### Text segment
╭──

In an effort to better screen home health agencies, Congress and the Administration also are requiring agencies to obtain surety bonds. This requirement uses market forces to protect beneficiaries and the Medicare and Medicaid programs by using sureties to judge the financial risk an agency might present to taxpayers. The bond requirement also helps us to recover taxpayer money from agencies that default from the program and fail to repay Medicare or Medicaid. Recovering defaulted overpayments from home health agencies has been particularly problematic. From 1993 to 1996, home health agencies left the Medicare program owing over $154 million back to the Medicare Trust Fund. The percentage of uncollected overpayments to home health agencies that have defaulted nearly tripled from 5 percent in 1993 to 14 percent in 1996. We do not intend to use the surety bond to collect routine overpayments that occur in the cost-based system or in the interim payment system where providers operate in good faith and reconcile with Medicare and Medicaid.

The statute calls for bonds of at least $50,000. Our regulation implementing the bond requirement was promulgated in full compliance with the Administrative Procedures Act. It calls for a bond in the amount of the $50,000 minimum set by Congress, or 15 percent of annual payments, whichever is greater. The 15 percent requirement evens the burden so that small agencies will be buying smaller bonds than larger agencies, and it helps ensure that we have a last resort for recoupment of funds in proportion to the amount of Medicare dollars at risk for each home health agency. However, the 15 percent requirement is significantly less than 100 percent of annual payments, which is what the HHS Inspector General recommended.

We also made technical revisions to the regulation so bonds will be more affordable for small agencies. The changes, published in the Federal Register on June 1, 1998 are in keeping with standard industry practice. They help smaller, reputable home health agencies obtain bonds without weakening the purpose of the bond, which is to keep unscrupulous and unstable agencies out of Medicare and Medicaid. These changes:

  • limit liability so bond companies are responsible only for determinations made during the year for which a bond is written, so that the actual risk to the bond company is easier to determine and they can offer them at more affordable prices;
  • place a limit on bond company liability by establishing that the bond company has liability for two years after an agency leaves Medicare and Medicaid;
  • give a bond company the right to appeal overpayment assessments if an agency has not appealed itself, and has failed to assign its right of appeal to the bond company.

╰──

### Data extracts
╭──

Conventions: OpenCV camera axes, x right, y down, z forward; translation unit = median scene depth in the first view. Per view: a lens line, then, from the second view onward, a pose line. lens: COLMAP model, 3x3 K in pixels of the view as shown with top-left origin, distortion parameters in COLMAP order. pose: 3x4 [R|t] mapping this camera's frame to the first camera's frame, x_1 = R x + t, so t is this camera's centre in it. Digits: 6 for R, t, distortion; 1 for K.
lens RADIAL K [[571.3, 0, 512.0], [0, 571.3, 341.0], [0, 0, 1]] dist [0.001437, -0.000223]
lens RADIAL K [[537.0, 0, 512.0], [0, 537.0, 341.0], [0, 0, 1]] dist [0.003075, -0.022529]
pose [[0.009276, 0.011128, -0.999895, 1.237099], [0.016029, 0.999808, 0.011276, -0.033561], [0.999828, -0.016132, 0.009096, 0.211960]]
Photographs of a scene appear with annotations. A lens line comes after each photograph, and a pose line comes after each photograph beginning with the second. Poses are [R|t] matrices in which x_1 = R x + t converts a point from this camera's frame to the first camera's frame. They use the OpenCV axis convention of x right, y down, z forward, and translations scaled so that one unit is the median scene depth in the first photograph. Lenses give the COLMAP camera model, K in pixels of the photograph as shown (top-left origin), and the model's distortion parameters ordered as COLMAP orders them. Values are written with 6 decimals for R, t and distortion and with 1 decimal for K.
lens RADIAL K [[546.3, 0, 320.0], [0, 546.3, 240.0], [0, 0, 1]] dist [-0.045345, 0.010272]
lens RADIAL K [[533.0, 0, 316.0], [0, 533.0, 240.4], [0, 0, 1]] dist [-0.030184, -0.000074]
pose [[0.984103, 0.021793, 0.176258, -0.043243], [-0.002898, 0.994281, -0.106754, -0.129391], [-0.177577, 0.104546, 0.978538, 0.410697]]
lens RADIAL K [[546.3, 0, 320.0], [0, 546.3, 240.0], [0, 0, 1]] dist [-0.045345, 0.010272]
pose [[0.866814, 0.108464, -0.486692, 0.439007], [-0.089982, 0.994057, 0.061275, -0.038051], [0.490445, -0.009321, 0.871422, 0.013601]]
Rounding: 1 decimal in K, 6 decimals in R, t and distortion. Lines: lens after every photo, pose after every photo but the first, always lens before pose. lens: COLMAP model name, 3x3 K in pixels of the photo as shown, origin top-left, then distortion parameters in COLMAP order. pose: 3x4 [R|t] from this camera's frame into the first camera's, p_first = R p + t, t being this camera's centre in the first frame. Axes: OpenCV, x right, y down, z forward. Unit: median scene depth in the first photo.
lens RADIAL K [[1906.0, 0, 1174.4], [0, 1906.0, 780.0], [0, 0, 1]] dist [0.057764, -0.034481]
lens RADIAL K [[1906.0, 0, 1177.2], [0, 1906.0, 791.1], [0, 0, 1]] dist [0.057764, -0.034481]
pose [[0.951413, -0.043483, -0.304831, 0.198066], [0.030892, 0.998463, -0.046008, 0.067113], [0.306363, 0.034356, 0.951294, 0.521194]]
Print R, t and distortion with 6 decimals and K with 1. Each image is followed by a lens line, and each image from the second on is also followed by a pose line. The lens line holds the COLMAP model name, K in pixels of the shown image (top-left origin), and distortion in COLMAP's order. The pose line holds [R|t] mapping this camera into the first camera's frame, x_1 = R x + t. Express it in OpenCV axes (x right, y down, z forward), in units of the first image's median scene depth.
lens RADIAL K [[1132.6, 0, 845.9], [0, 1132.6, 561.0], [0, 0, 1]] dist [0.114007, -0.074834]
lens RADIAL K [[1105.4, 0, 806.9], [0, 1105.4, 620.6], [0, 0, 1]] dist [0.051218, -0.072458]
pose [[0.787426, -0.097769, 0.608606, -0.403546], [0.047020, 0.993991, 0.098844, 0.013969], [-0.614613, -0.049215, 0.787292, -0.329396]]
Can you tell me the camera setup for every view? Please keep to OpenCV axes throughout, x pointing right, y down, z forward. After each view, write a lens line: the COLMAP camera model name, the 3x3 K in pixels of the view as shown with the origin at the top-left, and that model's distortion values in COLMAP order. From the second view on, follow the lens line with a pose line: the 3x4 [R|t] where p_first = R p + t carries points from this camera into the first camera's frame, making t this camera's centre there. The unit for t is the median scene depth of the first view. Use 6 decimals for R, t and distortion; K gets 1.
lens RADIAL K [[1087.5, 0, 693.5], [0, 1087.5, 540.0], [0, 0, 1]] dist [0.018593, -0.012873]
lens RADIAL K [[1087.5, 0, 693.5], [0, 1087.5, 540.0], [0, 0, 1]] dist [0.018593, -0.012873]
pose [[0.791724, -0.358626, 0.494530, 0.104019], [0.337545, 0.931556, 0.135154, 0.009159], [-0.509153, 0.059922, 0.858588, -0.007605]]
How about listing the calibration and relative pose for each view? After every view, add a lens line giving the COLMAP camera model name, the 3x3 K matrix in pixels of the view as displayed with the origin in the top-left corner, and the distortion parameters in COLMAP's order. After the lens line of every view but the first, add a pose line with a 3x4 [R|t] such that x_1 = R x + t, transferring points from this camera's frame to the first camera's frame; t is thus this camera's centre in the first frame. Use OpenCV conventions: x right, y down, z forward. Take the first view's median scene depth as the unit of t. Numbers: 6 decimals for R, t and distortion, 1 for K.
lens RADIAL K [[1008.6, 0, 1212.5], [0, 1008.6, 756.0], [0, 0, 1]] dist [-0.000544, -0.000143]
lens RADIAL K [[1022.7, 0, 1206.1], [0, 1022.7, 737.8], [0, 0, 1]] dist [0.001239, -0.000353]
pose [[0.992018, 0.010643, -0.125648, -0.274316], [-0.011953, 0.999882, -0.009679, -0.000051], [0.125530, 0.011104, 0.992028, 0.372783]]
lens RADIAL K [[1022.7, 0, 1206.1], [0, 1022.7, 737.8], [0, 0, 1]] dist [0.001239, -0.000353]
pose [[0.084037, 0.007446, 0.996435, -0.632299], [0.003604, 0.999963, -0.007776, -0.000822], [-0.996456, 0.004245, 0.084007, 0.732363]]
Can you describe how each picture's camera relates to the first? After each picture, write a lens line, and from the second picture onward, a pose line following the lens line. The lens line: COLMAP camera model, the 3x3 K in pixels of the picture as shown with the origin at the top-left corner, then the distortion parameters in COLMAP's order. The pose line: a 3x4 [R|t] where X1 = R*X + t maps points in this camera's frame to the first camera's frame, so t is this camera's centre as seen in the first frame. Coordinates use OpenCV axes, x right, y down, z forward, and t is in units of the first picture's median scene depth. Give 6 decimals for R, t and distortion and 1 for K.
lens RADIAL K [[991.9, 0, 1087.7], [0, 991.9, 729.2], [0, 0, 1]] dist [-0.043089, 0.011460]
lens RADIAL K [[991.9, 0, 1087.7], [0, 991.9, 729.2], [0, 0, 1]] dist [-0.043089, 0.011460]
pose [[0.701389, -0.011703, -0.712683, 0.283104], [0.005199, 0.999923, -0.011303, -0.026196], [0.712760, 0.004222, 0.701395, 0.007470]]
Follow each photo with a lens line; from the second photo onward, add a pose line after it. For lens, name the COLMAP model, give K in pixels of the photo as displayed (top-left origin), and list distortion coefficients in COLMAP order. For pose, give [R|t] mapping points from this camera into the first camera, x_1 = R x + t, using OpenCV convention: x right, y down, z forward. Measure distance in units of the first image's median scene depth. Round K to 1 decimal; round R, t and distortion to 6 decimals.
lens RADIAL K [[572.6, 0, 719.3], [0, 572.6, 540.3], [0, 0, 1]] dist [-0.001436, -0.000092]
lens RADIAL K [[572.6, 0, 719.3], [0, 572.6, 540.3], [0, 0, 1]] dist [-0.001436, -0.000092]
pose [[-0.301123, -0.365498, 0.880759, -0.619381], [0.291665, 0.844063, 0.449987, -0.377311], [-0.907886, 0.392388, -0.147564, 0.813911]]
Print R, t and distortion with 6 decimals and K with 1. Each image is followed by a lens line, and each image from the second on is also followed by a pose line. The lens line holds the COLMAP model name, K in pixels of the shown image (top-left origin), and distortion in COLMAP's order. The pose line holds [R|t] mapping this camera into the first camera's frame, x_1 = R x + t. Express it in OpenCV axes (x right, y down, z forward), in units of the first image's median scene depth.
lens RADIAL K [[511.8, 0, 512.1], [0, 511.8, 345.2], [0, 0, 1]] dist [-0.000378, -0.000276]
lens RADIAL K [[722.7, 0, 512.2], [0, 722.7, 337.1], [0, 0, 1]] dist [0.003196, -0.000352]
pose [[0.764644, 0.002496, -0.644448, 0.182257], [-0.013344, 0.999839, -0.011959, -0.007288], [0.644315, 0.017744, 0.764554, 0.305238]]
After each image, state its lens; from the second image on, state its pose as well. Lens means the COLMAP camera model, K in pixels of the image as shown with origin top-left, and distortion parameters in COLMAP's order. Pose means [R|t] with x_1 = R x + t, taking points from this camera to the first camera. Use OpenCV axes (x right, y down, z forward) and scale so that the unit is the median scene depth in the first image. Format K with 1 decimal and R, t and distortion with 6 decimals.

╰──

### Assignment 1
According to the text on surety bonds for home health agencies, how large a bond does the regulation require?
### Assignment 2
Continue the text on surety bonds for home health agencies, starting after its last point.

### Task result 1
$50,000 or 15 percent of annual payments, whichever is greater.

### Task result 2
To date, 40 percent of all home health agencies and 34 percent of small agencies, defined as those with annual Medicare revenues under $200,000, have obtained bonds.

While we believe our course in implementing the statue was reasonable, we have suspended the compliance date and are awaiting the findings of a General Accounting Office investigation into the issues surrounding the surety bond requirement. As a result, home health agencies no longer have a date by which they must obtain a surety bond. Once we review the GAO report, we will consult with Congress about the surety bond requirements. Only after these consultations will we issue a new regulation. Home health agencies will not have to obtain bonds until 60 days after that regulation is published, and not before February 15, 1999.


The Balanced Budget Act of 1997 makes much needed reforms to the Medicare home health benefit to curtail unsustainable growth and fight waste, fraud and abuse. But with change often comes challenges. Home health agencies must be better managers of taxpayer money. They must change past behavior, deliver care more efficiently, and bill only for services covered under law. Agencies also must demonstrate to surety companies that they do not pose an undue financial risk to the Medicare and Medicaid program. We will continue to work with Congress and home health providers to fine tune these changes so taxpayers and beneficiaries are protected from unscrupulous providers, so tax dollars are used wisely, and so reputable agencies can provide the care that is so important.